_Activity 1_. In the passage on biblical law, which single command is given as an example that can have moral, civil and ceremonial functions at once?

While many of the laws and their penalties are part of Israel's ceremonial law, and thus are fulfilled in Christ and no longer binding on the Christian (e.g. the food laws), Jesus insists no part of the Law can be entirely dismissed on grounds of cultural irrelevance (Matthew 5:17). The reformers' categories of moral, civil and ceremonial law are helpful if seen to describe different purposes rather than different types of law. One specific command, to keep the Sabbath holy, for example, may be regarded simultaneously as having moral, civil and ceremonial functions. It is the moral-civil function of the Law, not its role as a sign of the OT covenant (Exodus 31:13), which is relevant to the ordering of society today.

There were many other objections we faced in the early years of pursuing this approach. It seemed that Christians had found many reasons over the last 300 years not to study the application of biblical law to contemporary society.

What Principles for Political Economy?

The next step was to ascertain which principles of biblical law could be applied today, in a largely secular context. We identified, among others, these:

These principles were found to be mutually reinforcing; they form a pattern of political and economic organisation.

_Exercise material_.
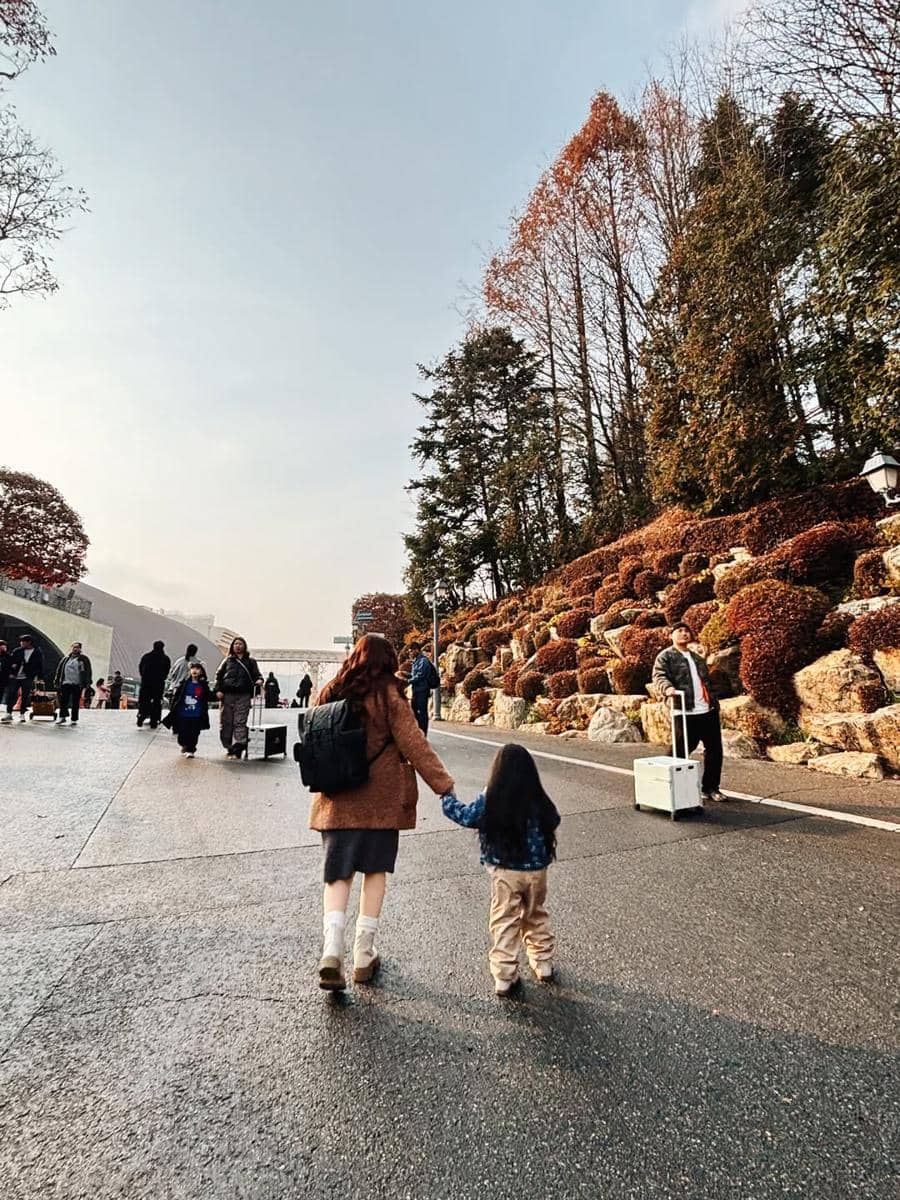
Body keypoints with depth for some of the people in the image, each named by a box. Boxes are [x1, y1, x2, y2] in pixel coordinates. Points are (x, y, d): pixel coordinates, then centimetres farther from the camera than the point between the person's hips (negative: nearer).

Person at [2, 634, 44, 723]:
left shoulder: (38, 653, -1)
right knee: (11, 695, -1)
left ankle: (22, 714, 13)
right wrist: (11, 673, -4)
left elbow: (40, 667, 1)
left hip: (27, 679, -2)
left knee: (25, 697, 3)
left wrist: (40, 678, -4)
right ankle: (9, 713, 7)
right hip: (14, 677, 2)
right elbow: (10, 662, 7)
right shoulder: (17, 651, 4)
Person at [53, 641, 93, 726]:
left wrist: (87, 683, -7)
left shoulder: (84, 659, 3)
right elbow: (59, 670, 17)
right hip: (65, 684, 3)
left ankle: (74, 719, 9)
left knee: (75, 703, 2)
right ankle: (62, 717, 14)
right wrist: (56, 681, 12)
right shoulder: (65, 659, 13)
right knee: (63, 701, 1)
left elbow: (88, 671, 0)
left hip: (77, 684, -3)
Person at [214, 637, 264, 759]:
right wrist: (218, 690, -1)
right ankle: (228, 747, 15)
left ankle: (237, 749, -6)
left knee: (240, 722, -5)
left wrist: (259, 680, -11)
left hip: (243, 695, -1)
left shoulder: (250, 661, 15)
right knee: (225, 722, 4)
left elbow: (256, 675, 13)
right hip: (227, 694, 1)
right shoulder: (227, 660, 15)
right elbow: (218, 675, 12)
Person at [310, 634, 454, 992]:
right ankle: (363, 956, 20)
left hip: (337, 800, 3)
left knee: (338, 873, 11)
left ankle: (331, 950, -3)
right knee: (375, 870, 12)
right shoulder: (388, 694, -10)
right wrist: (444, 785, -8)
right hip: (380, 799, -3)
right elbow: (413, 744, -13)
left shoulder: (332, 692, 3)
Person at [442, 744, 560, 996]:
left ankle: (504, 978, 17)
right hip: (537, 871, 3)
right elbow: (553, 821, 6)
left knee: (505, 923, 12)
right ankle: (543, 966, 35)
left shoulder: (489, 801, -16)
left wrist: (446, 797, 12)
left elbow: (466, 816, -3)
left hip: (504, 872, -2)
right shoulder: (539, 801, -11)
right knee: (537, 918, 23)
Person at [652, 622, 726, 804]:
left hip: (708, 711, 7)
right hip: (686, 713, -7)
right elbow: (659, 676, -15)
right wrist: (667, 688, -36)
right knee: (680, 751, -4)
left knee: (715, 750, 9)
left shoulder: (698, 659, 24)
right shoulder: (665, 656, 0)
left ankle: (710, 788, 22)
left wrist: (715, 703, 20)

---

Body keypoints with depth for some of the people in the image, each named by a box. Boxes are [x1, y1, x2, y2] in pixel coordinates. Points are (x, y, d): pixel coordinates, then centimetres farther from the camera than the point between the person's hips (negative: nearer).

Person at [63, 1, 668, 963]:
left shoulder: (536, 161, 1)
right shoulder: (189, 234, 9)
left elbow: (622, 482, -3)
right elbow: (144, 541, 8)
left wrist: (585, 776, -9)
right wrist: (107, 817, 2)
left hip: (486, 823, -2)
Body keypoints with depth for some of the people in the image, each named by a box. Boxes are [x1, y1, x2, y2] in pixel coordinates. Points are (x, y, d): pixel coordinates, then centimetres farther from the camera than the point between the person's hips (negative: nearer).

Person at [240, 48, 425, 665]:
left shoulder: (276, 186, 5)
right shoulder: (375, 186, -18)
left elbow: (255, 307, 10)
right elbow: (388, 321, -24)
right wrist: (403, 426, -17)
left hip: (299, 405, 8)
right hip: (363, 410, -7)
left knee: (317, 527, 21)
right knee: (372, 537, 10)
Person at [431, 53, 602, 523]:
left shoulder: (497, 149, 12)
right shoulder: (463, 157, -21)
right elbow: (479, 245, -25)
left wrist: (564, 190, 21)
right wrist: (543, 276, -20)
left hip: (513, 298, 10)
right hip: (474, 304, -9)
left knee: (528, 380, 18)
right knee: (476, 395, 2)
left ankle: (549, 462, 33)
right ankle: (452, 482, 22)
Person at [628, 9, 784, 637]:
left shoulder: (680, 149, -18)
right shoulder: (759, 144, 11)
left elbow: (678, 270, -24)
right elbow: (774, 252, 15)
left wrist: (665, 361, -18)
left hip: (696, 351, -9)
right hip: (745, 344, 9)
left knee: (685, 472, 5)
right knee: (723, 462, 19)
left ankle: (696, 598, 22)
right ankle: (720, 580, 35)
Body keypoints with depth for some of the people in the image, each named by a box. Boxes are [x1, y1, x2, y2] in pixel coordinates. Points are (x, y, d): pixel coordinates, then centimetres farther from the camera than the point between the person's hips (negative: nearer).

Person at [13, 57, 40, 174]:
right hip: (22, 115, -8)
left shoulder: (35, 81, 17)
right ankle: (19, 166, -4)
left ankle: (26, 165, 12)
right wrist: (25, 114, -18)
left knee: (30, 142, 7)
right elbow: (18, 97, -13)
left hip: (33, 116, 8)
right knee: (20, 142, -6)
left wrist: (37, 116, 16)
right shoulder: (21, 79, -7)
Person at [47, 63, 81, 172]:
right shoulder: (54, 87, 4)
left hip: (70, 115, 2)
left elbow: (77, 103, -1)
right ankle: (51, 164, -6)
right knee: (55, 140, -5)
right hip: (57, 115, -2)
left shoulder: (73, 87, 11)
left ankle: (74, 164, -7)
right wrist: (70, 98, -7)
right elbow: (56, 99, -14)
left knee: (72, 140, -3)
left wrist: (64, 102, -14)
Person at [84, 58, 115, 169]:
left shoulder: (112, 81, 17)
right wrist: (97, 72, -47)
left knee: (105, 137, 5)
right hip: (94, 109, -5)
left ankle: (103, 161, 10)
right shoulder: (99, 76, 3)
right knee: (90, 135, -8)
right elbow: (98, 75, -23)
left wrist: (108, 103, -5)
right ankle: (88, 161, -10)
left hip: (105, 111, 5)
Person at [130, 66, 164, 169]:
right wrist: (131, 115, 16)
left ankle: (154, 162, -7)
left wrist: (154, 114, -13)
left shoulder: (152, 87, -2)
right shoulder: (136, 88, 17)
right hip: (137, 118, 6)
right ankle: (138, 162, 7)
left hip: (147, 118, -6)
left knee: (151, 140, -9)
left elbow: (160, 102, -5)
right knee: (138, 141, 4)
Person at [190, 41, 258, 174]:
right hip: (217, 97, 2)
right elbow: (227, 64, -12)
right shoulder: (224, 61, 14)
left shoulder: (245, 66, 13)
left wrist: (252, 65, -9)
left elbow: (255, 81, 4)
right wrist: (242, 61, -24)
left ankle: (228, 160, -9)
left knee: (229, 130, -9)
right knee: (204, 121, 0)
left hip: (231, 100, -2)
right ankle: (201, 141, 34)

* * *

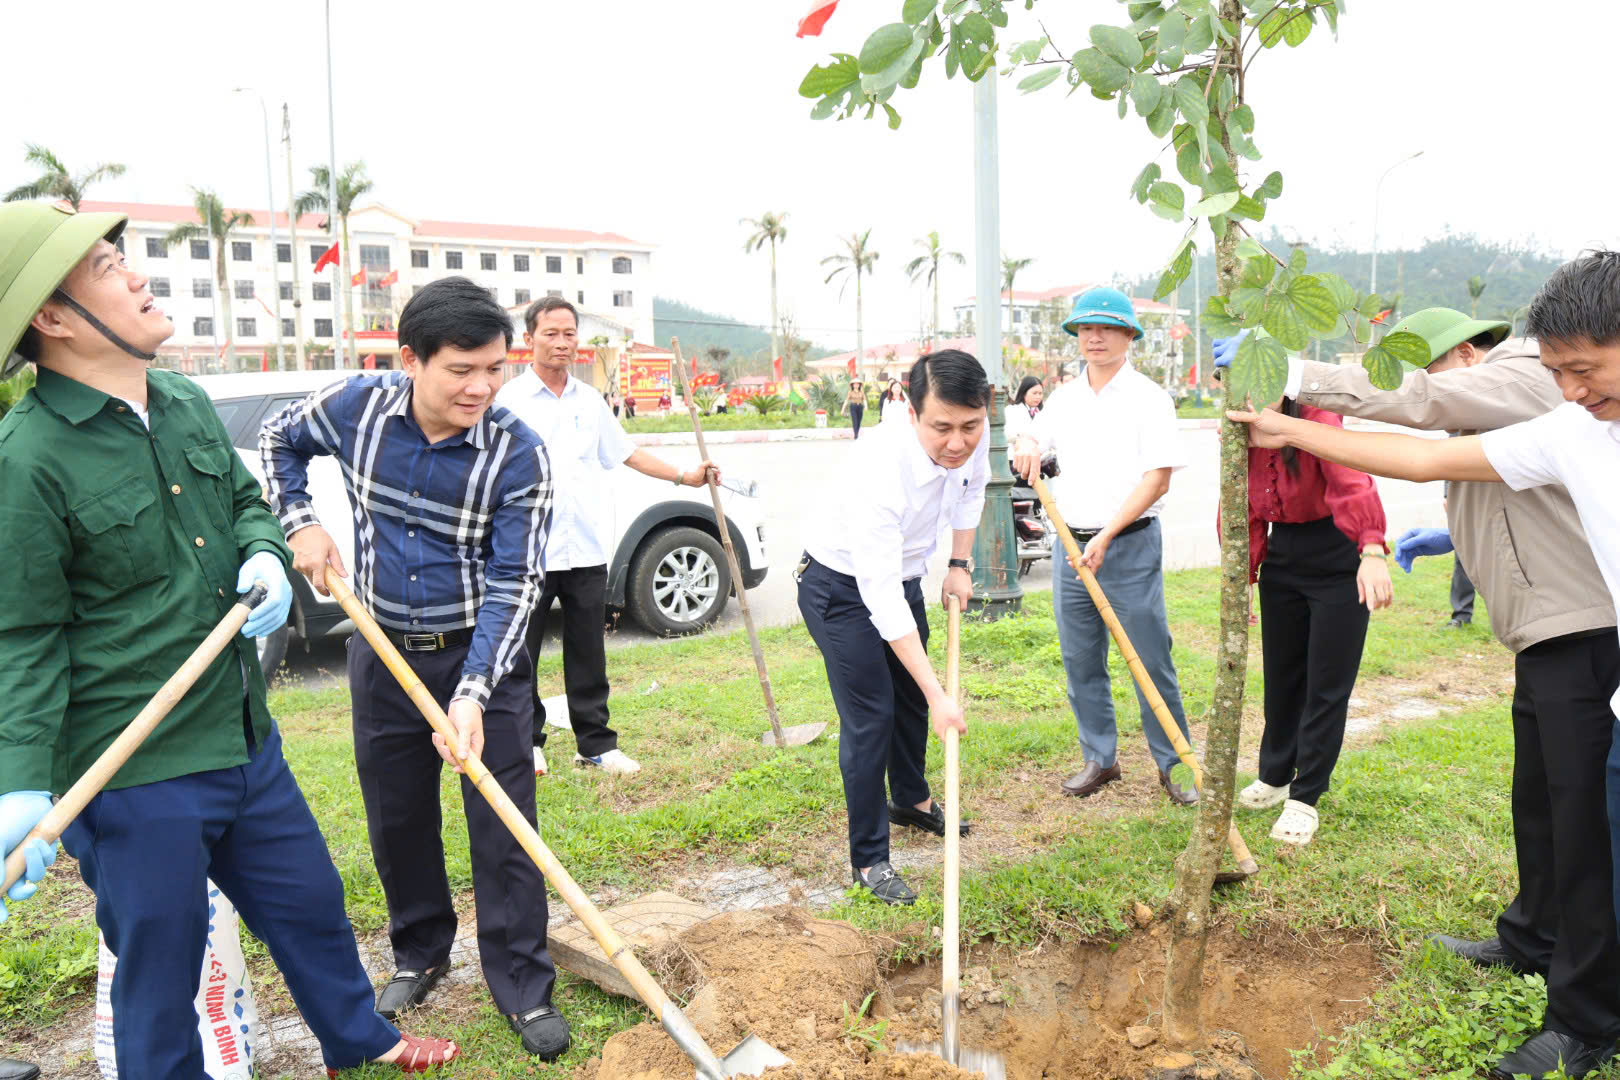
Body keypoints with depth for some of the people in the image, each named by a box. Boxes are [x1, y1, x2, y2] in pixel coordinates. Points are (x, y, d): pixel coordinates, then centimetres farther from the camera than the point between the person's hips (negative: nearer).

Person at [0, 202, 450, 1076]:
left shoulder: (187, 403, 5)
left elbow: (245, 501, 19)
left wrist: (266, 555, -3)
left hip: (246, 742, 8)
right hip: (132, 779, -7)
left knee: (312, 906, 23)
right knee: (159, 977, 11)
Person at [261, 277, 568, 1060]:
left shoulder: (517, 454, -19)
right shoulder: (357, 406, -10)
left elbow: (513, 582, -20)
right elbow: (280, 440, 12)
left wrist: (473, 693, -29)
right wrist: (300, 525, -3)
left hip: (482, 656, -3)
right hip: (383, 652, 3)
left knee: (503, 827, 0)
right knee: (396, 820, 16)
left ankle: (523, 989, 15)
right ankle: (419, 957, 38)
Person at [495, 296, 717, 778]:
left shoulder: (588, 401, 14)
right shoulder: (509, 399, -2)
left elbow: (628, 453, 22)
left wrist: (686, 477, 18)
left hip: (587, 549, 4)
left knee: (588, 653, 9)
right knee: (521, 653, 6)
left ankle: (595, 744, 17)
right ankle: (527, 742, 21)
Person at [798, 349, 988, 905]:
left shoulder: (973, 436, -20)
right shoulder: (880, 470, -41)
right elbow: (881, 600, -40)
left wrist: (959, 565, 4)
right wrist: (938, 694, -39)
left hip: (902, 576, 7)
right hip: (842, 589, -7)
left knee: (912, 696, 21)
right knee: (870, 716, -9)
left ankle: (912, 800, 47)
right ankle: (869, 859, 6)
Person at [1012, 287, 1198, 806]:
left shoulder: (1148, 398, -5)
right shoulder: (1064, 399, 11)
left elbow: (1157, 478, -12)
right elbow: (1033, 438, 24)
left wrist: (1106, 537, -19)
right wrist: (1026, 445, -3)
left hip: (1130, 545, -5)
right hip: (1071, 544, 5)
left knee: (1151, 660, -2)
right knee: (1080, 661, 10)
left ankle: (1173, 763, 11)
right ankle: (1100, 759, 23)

_Activity 2_. From the listing, copy word for word the part that opens with the line containing "right ankle: (419, 957, 38)" and closes with the line containing "right ankle: (1100, 759, 23)", both of those lines included.

_Exercise solution 1_. The command to keep the Sabbath holy.

_Exercise solution 2_.
right ankle: (419, 957, 38)
Person at [495, 296, 717, 778]:
left shoulder: (588, 401, 14)
right shoulder: (509, 399, -2)
left elbow: (628, 453, 22)
left wrist: (686, 477, 18)
left hip: (587, 549, 4)
left knee: (588, 653, 9)
right knee: (521, 653, 6)
left ankle: (595, 744, 17)
right ankle: (527, 742, 21)
Person at [798, 349, 988, 905]:
left shoulder: (973, 436, -20)
right shoulder: (880, 470, -41)
right elbow: (881, 600, -40)
left wrist: (959, 565, 4)
right wrist: (938, 694, -39)
left hip: (902, 576, 7)
right hip: (842, 589, -7)
left knee: (912, 696, 21)
right knee: (870, 716, -9)
left ankle: (912, 800, 47)
right ankle: (869, 859, 6)
Person at [1012, 287, 1198, 806]:
left shoulder: (1148, 398, -5)
right shoulder: (1064, 399, 11)
left elbow: (1157, 478, -12)
right elbow: (1033, 438, 24)
left wrist: (1106, 537, -19)
right wrist: (1026, 445, -3)
left hip: (1130, 545, -5)
right hip: (1071, 544, 5)
left knee: (1151, 660, -2)
right knee: (1080, 661, 10)
left ankle: (1173, 763, 11)
right ankle: (1100, 759, 23)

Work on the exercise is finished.